Conta a história de Larita(Jessica Biel), uma americana divorciada que casa com John Whittaker(Ben Barner), um jovem aristocrata inglês. O casal mal se conhecia antes do casamento e após o regresso a Inglaterra tem de lidar com a família de John.
O casamento relâmpago não foi do agrado da mãe (Kristin Scott Thomas) e o feitio determinado da americana, bem como alguns episódios caricatos, não ajudam a integração desta na família. O único que parece aceitá-la é o pai (Colin Firth).
O argumento é escorreito, com um tom muito leve e algumas piadas mais ou menos conseguidas. A elevada velocidade inicial da narrativa prejudica um pouco a sua eficácia mas, mais adiante, o filme adquire o ritmo adequado e as coisas compõem-se para Biel, Firth e Scott Thomas poderem interpretar lindamente os seus personagens. Kris Marshall (“My Family”, “Love Actually”) chama a atenção no papel de um mordomo tipicamente inglês, todo ele um estereotipo, “sério e responsável”.

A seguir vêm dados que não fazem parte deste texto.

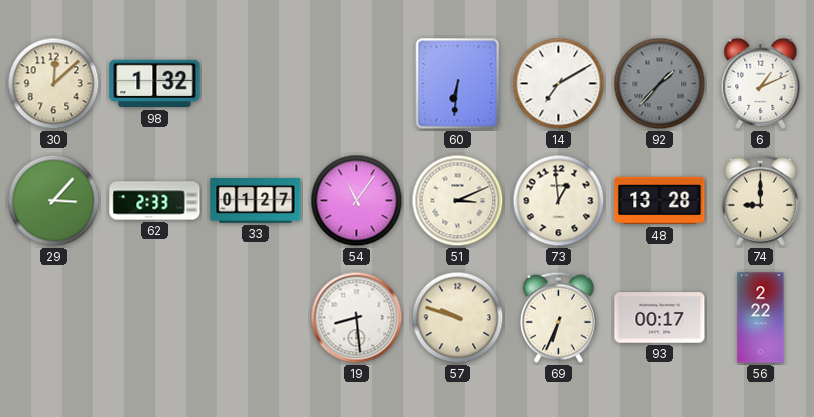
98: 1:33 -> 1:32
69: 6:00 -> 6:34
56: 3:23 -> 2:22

Pouco conseguida, a banda sonora mistura novas versões de clássicos da época e segmentos originais mas que pouco ou nada encaixam no filme.
Após nove anos de ausência, Stephan Elliot regressa à realização. Para quem já viu “Priscilla, Queen of the desert” sabe que Stephan Elliott sabe fazer melhor. No entanto “Easy Virtue” acaba por ser interessante e bem executado.
Um fait divers: Esta é a segunda adaptação ao cinema da peça de Noël Coward. A primeira é bem antiga, de 1928, ainda sem som e foi realizada por um jovem chamado Alfred Hitchcock.